### EXERCISE INSTRUCTIONS
The line containing "4,1,4,$2,$3,$4,$5,$6,$7,$8,$9,$2,$3,0*" marks the end; return exactly every line from the start of the records up to and including it, but no pictures.

### DATA TO EXAMINE
*** Block opens ***

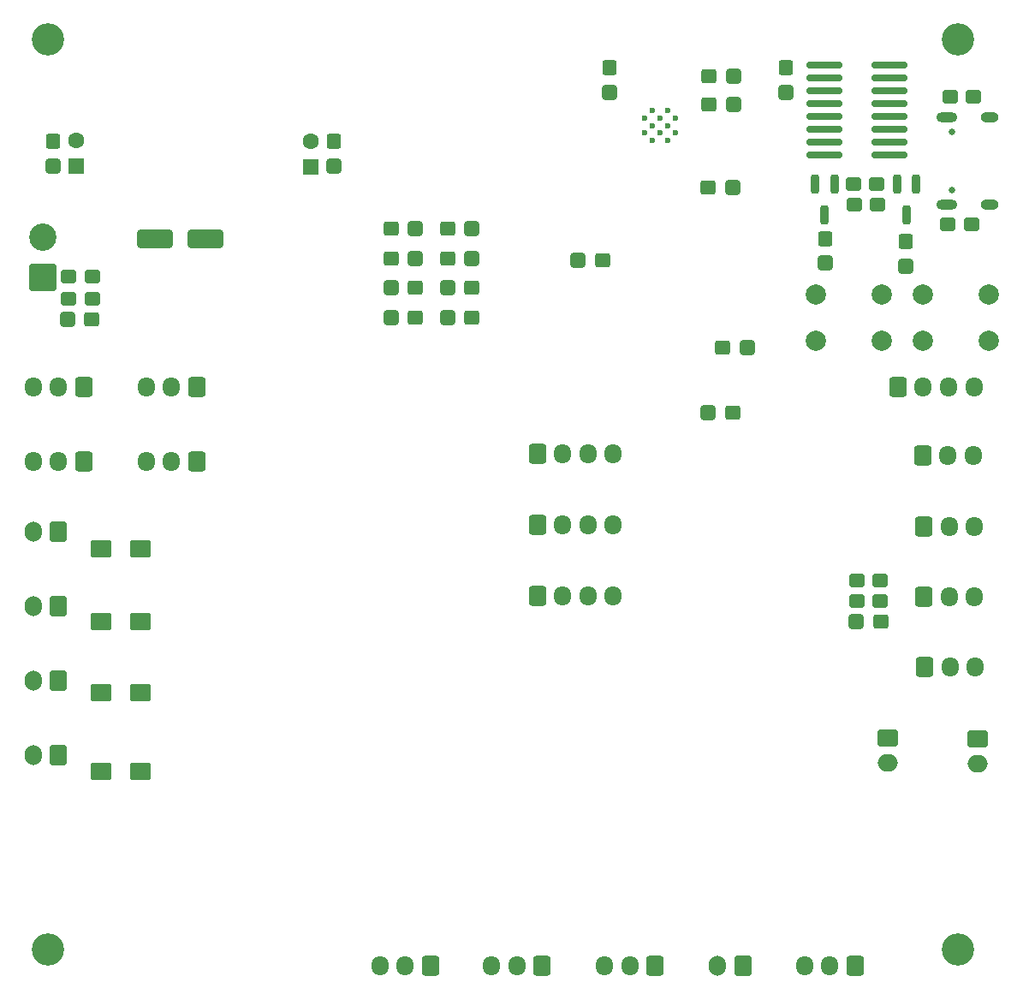
<source format=gbr>
%TF.GenerationSoftware,KiCad,Pcbnew,8.0.2*%
%TF.CreationDate,2025-03-10T15:18:04+08:00*%
%TF.ProjectId,sensorboard_v10,73656e73-6f72-4626-9f61-72645f763130,rev?*%
%TF.SameCoordinates,Original*%
%TF.FileFunction,Soldermask,Bot*%
%TF.FilePolarity,Negative*%
%FSLAX46Y46*%
G04 Gerber Fmt 4.6, Leading zero omitted, Abs format (unit mm)*
G04 Created by KiCad (PCBNEW 8.0.2) date 2025-03-10 15:18:04*
%MOMM*%
%LPD*%
G01*
G04 APERTURE LIST*
G04 Aperture macros list*
%AMRoundRect*
0 Rectangle with rounded corners*
0 $1 Rounding radius*
0 $2 $3 $4 $5 $6 $7 $8 $9 X,Y pos of 4 corners*
0 Add a 4 corners polygon primitive as box body*
4,1,4,$2,$3,$4,$5,$6,$7,$8,$9,$2,$3,0*
0 Add four circle primitives for the rounded corners*
1,1,$1+$1,$2,$3*
1,1,$1+$1,$4,$5*
1,1,$1+$1,$6,$7*
1,1,$1+$1,$8,$9*
0 Add four rect primitives between the rounded corners*
20,1,$1+$1,$2,$3,$4,$5,0*
20,1,$1+$1,$4,$5,$6,$7,0*
20,1,$1+$1,$6,$7,$8,$9,0*
20,1,$1+$1,$8,$9,$2,$3,0*%
G04 Aperture macros list end*
%ADD10RoundRect,0.250000X0.600000X0.725000X-0.600000X0.725000X-0.600000X-0.725000X0.600000X-0.725000X0*%
%ADD11O,1.700000X1.950000*%
%ADD12RoundRect,0.305575X-0.460025X-0.412525X0.460025X-0.412525X0.460025X0.412525X-0.460025X0.412525X0*%
%ADD13RoundRect,0.308511X-0.457089X-0.416489X0.457089X-0.416489X0.457089X0.416489X-0.457089X0.416489X0*%
%ADD14RoundRect,0.250000X0.600000X0.750000X-0.600000X0.750000X-0.600000X-0.750000X0.600000X-0.750000X0*%
%ADD15O,1.700000X2.000000*%
%ADD16R,1.600000X1.600000*%
%ADD17C,1.600000*%
%ADD18C,0.600000*%
%ADD19RoundRect,0.250000X-0.600000X-0.725000X0.600000X-0.725000X0.600000X0.725000X-0.600000X0.725000X0*%
%ADD20C,2.000000*%
%ADD21C,3.200000*%
%ADD22RoundRect,0.305575X0.460025X0.412525X-0.460025X0.412525X-0.460025X-0.412525X0.460025X-0.412525X0*%
%ADD23RoundRect,0.308511X0.457089X0.416489X-0.457089X0.416489X-0.457089X-0.416489X0.457089X-0.416489X0*%
%ADD24RoundRect,0.250000X-0.750000X0.600000X-0.750000X-0.600000X0.750000X-0.600000X0.750000X0.600000X0*%
%ADD25O,2.000000X1.700000*%
%ADD26RoundRect,0.250001X1.099999X-1.099999X1.099999X1.099999X-1.099999X1.099999X-1.099999X-1.099999X0*%
%ADD27C,2.700000*%
%ADD28C,0.650000*%
%ADD29O,2.100000X1.000000*%
%ADD30O,1.800000X1.000000*%
%ADD31RoundRect,0.278125X0.474375X0.389375X-0.474375X0.389375X-0.474375X-0.389375X0.474375X-0.389375X0*%
%ADD32RoundRect,0.336539X0.713461X0.538461X-0.713461X0.538461X-0.713461X-0.538461X0.713461X-0.538461X0*%
%ADD33RoundRect,0.278125X-0.474375X-0.389375X0.474375X-0.389375X0.474375X0.389375X-0.474375X0.389375X0*%
%ADD34RoundRect,0.305575X-0.412525X0.460025X-0.412525X-0.460025X0.412525X-0.460025X0.412525X0.460025X0*%
%ADD35RoundRect,0.308511X-0.416489X0.457089X-0.416489X-0.457089X0.416489X-0.457089X0.416489X0.457089X0*%
%ADD36RoundRect,0.150000X-1.600000X-0.150000X1.600000X-0.150000X1.600000X0.150000X-1.600000X0.150000X0*%
%ADD37RoundRect,0.200000X-0.200000X0.750000X-0.200000X-0.750000X0.200000X-0.750000X0.200000X0.750000X0*%
%ADD38RoundRect,0.250000X-1.500000X-0.650000X1.500000X-0.650000X1.500000X0.650000X-1.500000X0.650000X0*%
G04 APERTURE END LIST*
D10*
%TO.C,J14*%
X108500000Y-96725000D03*
D11*
X106000000Y-96725000D03*
X103500000Y-96725000D03*
%TD*%
D12*
%TO.C,C15*%
X144500000Y-76647133D03*
D13*
X146931200Y-76640233D03*
%TD*%
D10*
%TO.C,J13*%
X108500000Y-89325000D03*
D11*
X106000000Y-89325000D03*
X103500000Y-89325000D03*
%TD*%
D10*
%TO.C,J26*%
X153850000Y-146625000D03*
D11*
X151350000Y-146625000D03*
X148850000Y-146625000D03*
%TD*%
D14*
%TO.C,J4*%
X106000000Y-103700000D03*
D15*
X103500000Y-103700000D03*
%TD*%
D16*
%TO.C,C7*%
X107750000Y-67500000D03*
D17*
X107750000Y-65000000D03*
%TD*%
D18*
%TO.C,U1*%
X164000000Y-62750000D03*
X164000000Y-64250000D03*
X164750000Y-62000000D03*
X164750000Y-63500000D03*
X164750000Y-65000000D03*
X165500000Y-62750000D03*
X165500000Y-64250000D03*
X166250000Y-62000000D03*
X166250000Y-63500000D03*
X166250000Y-65000000D03*
X167000000Y-62750000D03*
X167000000Y-64250000D03*
%TD*%
D19*
%TO.C,J19*%
X191500000Y-96175000D03*
D11*
X194000000Y-96175000D03*
X196500000Y-96175000D03*
%TD*%
D19*
%TO.C,J6*%
X153390600Y-96000000D03*
D11*
X155890600Y-96000000D03*
X158390600Y-96000000D03*
X160890600Y-96000000D03*
%TD*%
D12*
%TO.C,C13*%
X138900000Y-73713800D03*
D13*
X141331200Y-73706900D03*
%TD*%
D20*
%TO.C,SW2*%
X198050000Y-84750000D03*
X191550000Y-84750000D03*
X198050000Y-80250000D03*
X191550000Y-80250000D03*
%TD*%
D14*
%TO.C,J9*%
X106000000Y-125800000D03*
D15*
X103500000Y-125800000D03*
%TD*%
D10*
%TO.C,J15*%
X119700000Y-96725000D03*
D11*
X117200000Y-96725000D03*
X114700000Y-96725000D03*
%TD*%
D21*
%TO.C,H4*%
X195000000Y-145000000D03*
%TD*%
%TO.C,H3*%
X195000000Y-55000000D03*
%TD*%
D22*
%TO.C,C24*%
X146931200Y-82500000D03*
D23*
X144500000Y-82506900D03*
%TD*%
D12*
%TO.C,C14*%
X144500000Y-73713800D03*
D13*
X146931200Y-73706900D03*
%TD*%
D19*
%TO.C,J18*%
X191600000Y-110100000D03*
D11*
X194100000Y-110100000D03*
X196600000Y-110100000D03*
%TD*%
D24*
%TO.C,J21*%
X196925000Y-124150000D03*
D25*
X196925000Y-126650000D03*
%TD*%
D26*
%TO.C,J3*%
X104450000Y-78507500D03*
D27*
X104450000Y-74547500D03*
%TD*%
D16*
%TO.C,C11*%
X131000000Y-67600000D03*
D17*
X131000000Y-65100000D03*
%TD*%
D10*
%TO.C,J1*%
X142800000Y-146625000D03*
D11*
X140300000Y-146625000D03*
X137800000Y-146625000D03*
%TD*%
D21*
%TO.C,H2*%
X105000000Y-145000000D03*
%TD*%
D28*
%TO.C,J2*%
X194395000Y-69890000D03*
X194395000Y-64110000D03*
D29*
X193875000Y-71320000D03*
D30*
X198075000Y-71320000D03*
D29*
X193875000Y-62680000D03*
D30*
X198075000Y-62680000D03*
%TD*%
D19*
%TO.C,J7*%
X153390600Y-103000000D03*
D11*
X155890600Y-103000000D03*
X158390600Y-103000000D03*
X160890600Y-103000000D03*
%TD*%
D19*
%TO.C,J16*%
X191600000Y-103150000D03*
D11*
X194100000Y-103150000D03*
X196600000Y-103150000D03*
%TD*%
D19*
%TO.C,J25*%
X189050000Y-89375000D03*
D11*
X191550000Y-89375000D03*
X194050000Y-89375000D03*
X196550000Y-89375000D03*
%TD*%
D10*
%TO.C,J27*%
X184800000Y-146625000D03*
D11*
X182300000Y-146625000D03*
X179800000Y-146625000D03*
%TD*%
D21*
%TO.C,H1*%
X105000000Y-55000000D03*
%TD*%
D22*
%TO.C,C22*%
X141331200Y-79566666D03*
D23*
X138900000Y-79573566D03*
%TD*%
D24*
%TO.C,J11*%
X188025000Y-124050000D03*
D25*
X188025000Y-126550000D03*
%TD*%
D14*
%TO.C,J5*%
X106000000Y-111066666D03*
D15*
X103500000Y-111066666D03*
%TD*%
D10*
%TO.C,J12*%
X119700000Y-89325000D03*
D11*
X117200000Y-89325000D03*
X114700000Y-89325000D03*
%TD*%
D14*
%TO.C,J20*%
X173700000Y-146625000D03*
D15*
X171200000Y-146625000D03*
%TD*%
D22*
%TO.C,C23*%
X141331200Y-82500000D03*
D23*
X138900000Y-82506900D03*
%TD*%
D20*
%TO.C,SW1*%
X187450000Y-84750000D03*
X180950000Y-84750000D03*
X187450000Y-80250000D03*
X180950000Y-80250000D03*
%TD*%
D19*
%TO.C,J23*%
X191700000Y-117075000D03*
D11*
X194200000Y-117075000D03*
X196700000Y-117075000D03*
%TD*%
D14*
%TO.C,J8*%
X106000000Y-118433332D03*
D15*
X103500000Y-118433332D03*
%TD*%
D19*
%TO.C,J10*%
X153390600Y-110000000D03*
D11*
X155890600Y-110000000D03*
X158390600Y-110000000D03*
X160890600Y-110000000D03*
%TD*%
D10*
%TO.C,J17*%
X165050000Y-146625000D03*
D11*
X162550000Y-146625000D03*
X160050000Y-146625000D03*
%TD*%
D31*
%TO.C,R19*%
X187305000Y-108500000D03*
X185000000Y-108500000D03*
%TD*%
D22*
%TO.C,C29*%
X159815600Y-76800000D03*
D23*
X157384400Y-76806900D03*
%TD*%
D32*
%TO.C,R25*%
X114150000Y-112600000D03*
X110250000Y-112600000D03*
%TD*%
D12*
%TO.C,C36*%
X171684400Y-85506900D03*
D13*
X174115600Y-85500000D03*
%TD*%
D33*
%TO.C,R2*%
X107047500Y-78432500D03*
X109352500Y-78432500D03*
%TD*%
D31*
%TO.C,R5*%
X187000000Y-71335000D03*
X184695000Y-71335000D03*
%TD*%
D32*
%TO.C,R24*%
X114150000Y-105400000D03*
X110250000Y-105400000D03*
%TD*%
%TO.C,R26*%
X114150000Y-119600000D03*
X110250000Y-119600000D03*
%TD*%
D33*
%TO.C,R41*%
X193997500Y-73282500D03*
X196302500Y-73282500D03*
%TD*%
D34*
%TO.C,C12*%
X133293100Y-65084400D03*
D35*
X133300000Y-67515600D03*
%TD*%
D31*
%TO.C,R42*%
X196502500Y-60617500D03*
X194197500Y-60617500D03*
%TD*%
D33*
%TO.C,R3*%
X107047500Y-80632500D03*
X109352500Y-80632500D03*
%TD*%
D34*
%TO.C,C3*%
X177993100Y-57784400D03*
D35*
X178000000Y-60215600D03*
%TD*%
D36*
%TO.C,U2*%
X181750000Y-66445000D03*
X181750000Y-65175000D03*
X181750000Y-63905000D03*
X181750000Y-62635000D03*
X181750000Y-61365000D03*
X181750000Y-60095000D03*
X181750000Y-58825000D03*
X181750000Y-57555000D03*
X188250000Y-57555000D03*
X188250000Y-58825000D03*
X188250000Y-60095000D03*
X188250000Y-61365000D03*
X188250000Y-62635000D03*
X188250000Y-63905000D03*
X188250000Y-65175000D03*
X188250000Y-66445000D03*
%TD*%
D22*
%TO.C,C38*%
X109331200Y-82693100D03*
D23*
X106900000Y-82700000D03*
%TD*%
D34*
%TO.C,C1*%
X160493100Y-57784400D03*
D35*
X160500000Y-60215600D03*
%TD*%
D37*
%TO.C,Q1*%
X188950000Y-69300000D03*
X190850000Y-69300000D03*
X189900000Y-72300000D03*
%TD*%
D31*
%TO.C,R20*%
X187305000Y-110500000D03*
X185000000Y-110500000D03*
%TD*%
D34*
%TO.C,C5*%
X189793100Y-74984400D03*
D35*
X189800000Y-77415600D03*
%TD*%
D34*
%TO.C,C6*%
X105493100Y-65084400D03*
D35*
X105500000Y-67515600D03*
%TD*%
D31*
%TO.C,R4*%
X186952500Y-69267500D03*
X184647500Y-69267500D03*
%TD*%
D22*
%TO.C,C31*%
X187368100Y-112525600D03*
D23*
X184936900Y-112532500D03*
%TD*%
D37*
%TO.C,Q2*%
X180850000Y-69300000D03*
X182750000Y-69300000D03*
X181800000Y-72300000D03*
%TD*%
D12*
%TO.C,C19*%
X170284400Y-69606900D03*
D13*
X172715600Y-69600000D03*
%TD*%
D38*
%TO.C,D2*%
X115600000Y-74700000D03*
X120600000Y-74700000D03*
%TD*%
D22*
%TO.C,C37*%
X172715600Y-91893100D03*
D23*
X170284400Y-91900000D03*
%TD*%
D12*
%TO.C,C17*%
X170384400Y-58606900D03*
D13*
X172815600Y-58600000D03*
%TD*%
D32*
%TO.C,R27*%
X114150000Y-127400000D03*
X110250000Y-127400000D03*
%TD*%
D12*
%TO.C,C20*%
X170384400Y-61406900D03*
D13*
X172815600Y-61400000D03*
%TD*%
D34*
%TO.C,C4*%
X181893100Y-74684400D03*
D35*
X181900000Y-77115600D03*
%TD*%
D12*
%TO.C,C16*%
X138900000Y-76647133D03*
D13*
X141331200Y-76640233D03*
%TD*%
D22*
%TO.C,C25*%
X146931200Y-79566666D03*
D23*
X144500000Y-79573566D03*
%TD*%
M02*

</source>
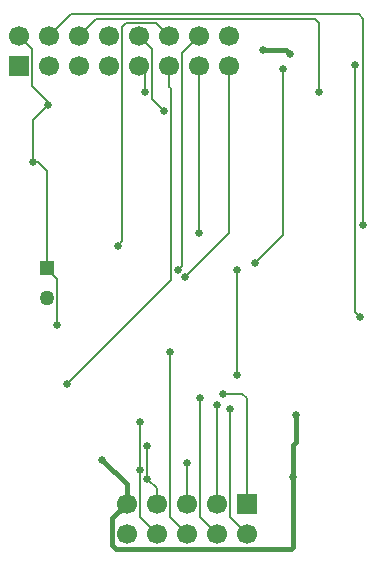
<source format=gbr>
G04 DipTrace 2.4.0.2*
%INBottom.gbr*%
%MOIN*%
%ADD13C,0.007*%
%ADD14C,0.015*%
%ADD19R,0.0669X0.0669*%
%ADD20C,0.0669*%
%ADD23C,0.05*%
%ADD24R,0.05X0.05*%
%ADD34C,0.025*%
%FSLAX44Y44*%
G04*
G70*
G90*
G75*
G01*
%LNBottom*%
%LPD*%
X10922Y20398D2*
D13*
Y14837D1*
X10217Y13587D2*
X10361Y13731D1*
Y20837D1*
X10922Y21398D1*
X13730Y20307D2*
Y14771D1*
X12776Y13817D1*
X16120Y20428D2*
Y12207D1*
X16296Y12030D1*
X9947Y10862D2*
Y5362D1*
X10508Y4802D1*
X12177Y10108D2*
Y13579D1*
X10508Y5802D2*
Y7166D1*
X16391Y15105D2*
Y21977D1*
X16251Y22117D1*
X6641D1*
X5922Y21398D1*
X14933Y19519D2*
Y21837D1*
X14793Y21977D1*
X7501D1*
X6922Y21398D1*
X9746Y18896D2*
X9361Y19280D1*
Y20958D1*
X8922Y21398D1*
X8211Y14412D2*
X8361Y14562D1*
Y21697D1*
X8501Y21837D1*
X9482D1*
X9922Y21398D1*
X9131Y19545D2*
Y20188D1*
X8922Y20398D1*
X6535Y9811D2*
X9976Y13252D1*
Y19651D1*
X9922Y19705D1*
Y20398D1*
X8947Y8515D2*
Y6936D1*
Y5362D1*
X9508Y4802D1*
X9196Y7716D2*
Y6626D1*
X9508Y6314D1*
Y5802D1*
X11738Y9461D2*
X12368D1*
X12508Y9321D1*
Y5802D1*
X11508D2*
Y9091D1*
X10947Y9321D2*
Y5362D1*
X11508Y4802D1*
X11947Y8975D2*
Y5362D1*
X12508Y4802D1*
X10447Y13357D2*
X11922Y14831D1*
Y20398D1*
X7698Y7256D2*
D14*
X8508Y6447D1*
Y5802D1*
X14061Y6691D2*
Y7765D1*
X14154Y7858D1*
Y8750D1*
X8508Y5802D2*
X8025Y5319D1*
Y4413D1*
X8151Y4286D1*
X13978D1*
X14061Y4369D1*
Y6691D1*
X13052Y20916D2*
X13832D1*
X13962Y20786D1*
X6198Y11750D2*
D13*
Y13304D1*
X5843Y13659D1*
X5899Y19107D2*
Y19195D1*
X5361Y19733D1*
Y20958D1*
X4922Y21398D1*
X5379Y17182D2*
Y18587D1*
X5899Y19107D1*
X5843Y13659D2*
Y16911D1*
X5572Y17182D1*
X5379D1*
D34*
X10922Y14837D3*
X10217Y13587D3*
X12776Y13817D3*
X13730Y20307D3*
X16296Y12030D3*
X16120Y20428D3*
X9947Y10862D3*
X12186Y13587D3*
X12177Y10108D3*
X10508Y7166D3*
X16391Y15105D3*
X14933Y19519D3*
X9746Y18896D3*
X8211Y14412D3*
X9131Y19545D3*
X6535Y9811D3*
X8947Y6936D3*
Y8515D3*
X9196Y6626D3*
Y7716D3*
X11738Y9461D3*
X11508Y9091D3*
X10947Y9321D3*
X11947Y8975D3*
X10447Y13357D3*
X14154Y8750D3*
X7698Y7256D3*
X14061Y6691D3*
X5899Y19107D3*
X6198Y11750D3*
X5379Y17182D3*
X13052Y20916D3*
X13962Y20786D3*
D19*
X12508Y5802D3*
D20*
Y4802D3*
X11508Y5802D3*
Y4802D3*
X10508Y5802D3*
Y4802D3*
X9508Y5802D3*
Y4802D3*
X8508Y5802D3*
Y4802D3*
D23*
X5843Y12659D3*
D24*
Y13659D3*
D19*
X4922Y20398D3*
D20*
Y21398D3*
X5922Y20398D3*
Y21398D3*
X6922Y20398D3*
Y21398D3*
X7922Y20398D3*
Y21398D3*
X8922Y20398D3*
Y21398D3*
X9922Y20398D3*
Y21398D3*
X10922Y20398D3*
Y21398D3*
X11922Y20398D3*
Y21398D3*
M02*

</source>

*** Block closes ***

### RESULT BELOW
<source format=gbr>
%TF.GenerationSoftware,KiCad,Pcbnew,8.0.2*%
%TF.CreationDate,2025-03-10T15:18:04+08:00*%
%TF.ProjectId,sensorboard_v10,73656e73-6f72-4626-9f61-72645f763130,rev?*%
%TF.SameCoordinates,Original*%
%TF.FileFunction,Soldermask,Bot*%
%TF.FilePolarity,Negative*%
%FSLAX46Y46*%
G04 Gerber Fmt 4.6, Leading zero omitted, Abs format (unit mm)*
G04 Created by KiCad (PCBNEW 8.0.2) date 2025-03-10 15:18:04*
%MOMM*%
%LPD*%
G01*
G04 APERTURE LIST*
G04 Aperture macros list*
%AMRoundRect*
0 Rectangle with rounded corners*
0 $1 Rounding radius*
0 $2 $3 $4 $5 $6 $7 $8 $9 X,Y pos of 4 corners*
0 Add a 4 corners polygon primitive as box body*
4,1,4,$2,$3,$4,$5,$6,$7,$8,$9,$2,$3,0*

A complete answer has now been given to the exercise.